6 listopada 2015, 08:06
Nie jest problemem tutaj wiek, a w zasadzie różnica wieku ponieważ ja od zawsze byłam dojrzalsza od swoich rówieśników nigdy nie miałam znajomych w swoim wieku, bo nie potrafiłam się z nimi dogadać, miałam starszych znajomych i podobali i nadal podobają mi się mężczyźni, a nie chłopcy. Chociaż zdaję sobie sprawę, że moje zachowanie wyda wam się raczej mało dojrzałe ;) Zakochałam się w nim tak naprawdę od samego początku, urzekło mnie w nim wszystko jego wygląd, głos, zachowanie.
hmmm, jeden z większych błędów myślowych wszech czasów ;)
to, że nie potrafisz się dogadać z rówieśnikami tylko ciągnie Cię do starszych świadczy dokładnie o czymś przeciwnym. Że nie jesteś równie dojrzała, i nie masz komfortu samodzielnego funkcjonowania w grupie. Starsze towarzystwo wydaje Ci się bezpieczniejsze i opiekuńcze, tak jak je zapamiętałaś z dzieciństwa, nawet jeśli niekoniecznie tak było, co w wieku 20 lat jest już dość nienaturalne.
Wybacz, młode dojrzałe wedle wieku kobiety odkrywają życie z młodymi dojrzałymi wedle wieku mężczyznami, i to odważnie we wszystkich aspektach, a nie wzdychaja z nosem przy szybie do wymarzonych ideałów, jak małe dziewczynki chcące się na stałe przyspawać do tatusia-swojego-królewicza.
6 listopada 2015, 10:11
haha jakbym czytała o sobie..tez mi sie podobał kolega mojej mamy z pracy...ja mialam wtedy 15 on 28. Gównara i dorosły mezczyzna.:-) W zyciu bym nie pomyslała ze kiedys...razem. Po 10 lat wszystko zaczeło wygladac zupełnie inaczej...Ja 25 on 38..spotkaliśmy sie niechcacy na ulicy,umówiliśmy na kawe i okazało sie ze wiecej nas łączy niz ktokolwiek by sie spodziewał. Postawiliśmy wszystko na jedną karte...i jeszcze nigdy nie byłam taka szcześliwa:-D Nigdy nie wiesz jakiego psikusa szykuje ci los. Powodzenia.
6 listopada 2015, 10:47
Tak jak piszesz, roznica wiekowa tutaj nie stanowi problemu. Znam przynajmniej kilka par w podobnym wieku, w tym 30letniego nauczyciela, ktory czekal nå swoja uczennice az skonczy szkole (byla w ostatniej klasie tech. czyli miala 20 lat), bo nie chcieli robic afery.

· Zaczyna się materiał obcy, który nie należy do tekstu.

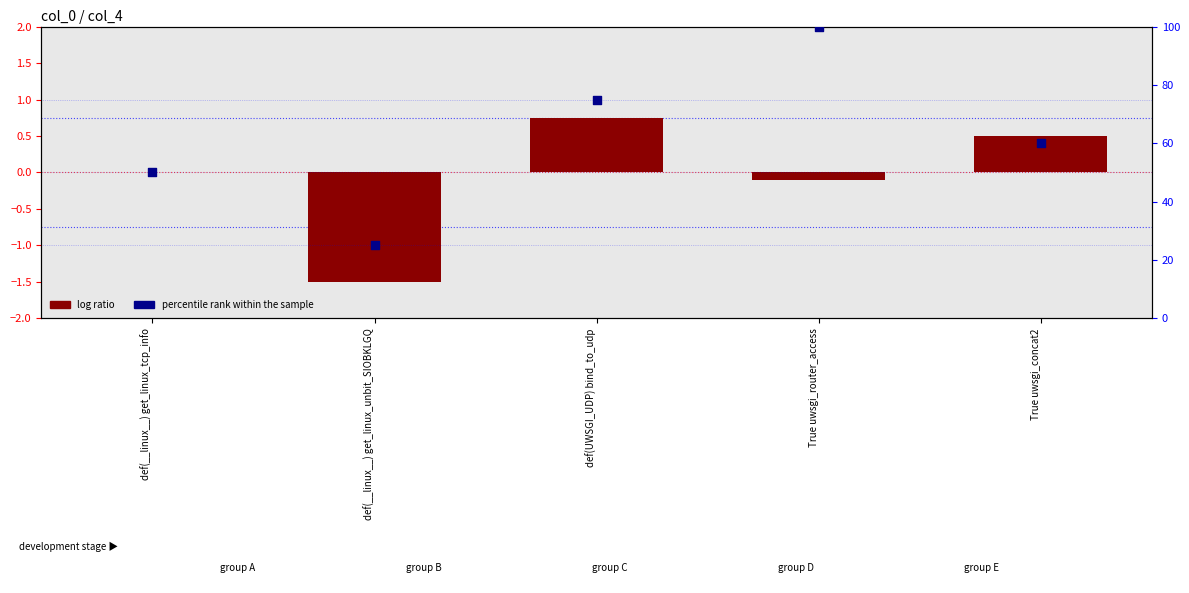

Which series has the largest total across all categories?

percentile rank within the sample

Jesli wiesz,ze on Cie chociaz lubi, to powinnas dazyc dø kontaktu z nim. Nie wyznawaj mu od razu milosci, bo facet sie wystraszy. Dobrze wiem jak ciezko jest, bedac niesmiala, pokazac komus zainteresowanie jego osoba. Sama tak mam. Jednak zdarzalo mi sie, w przyplywie jakiejs pozytywnej energii, zaproponowac komus kawe czy przejazdzke nå rowerze. Kawa byla, potem smsy, a potem Nic z tego nie wyszlo. Przejazdzke z kims innym w ogole nie doszla do skutku. Widocznie Panowie nie byli zainteresowani. Jednak nie zaluje, ze sie odwazylam. Wiedzialam jakie jest ryzyko, czyt.odrzucenie, i nie rozpaczalam kiedy sprawdzil sie czarny scenariusz.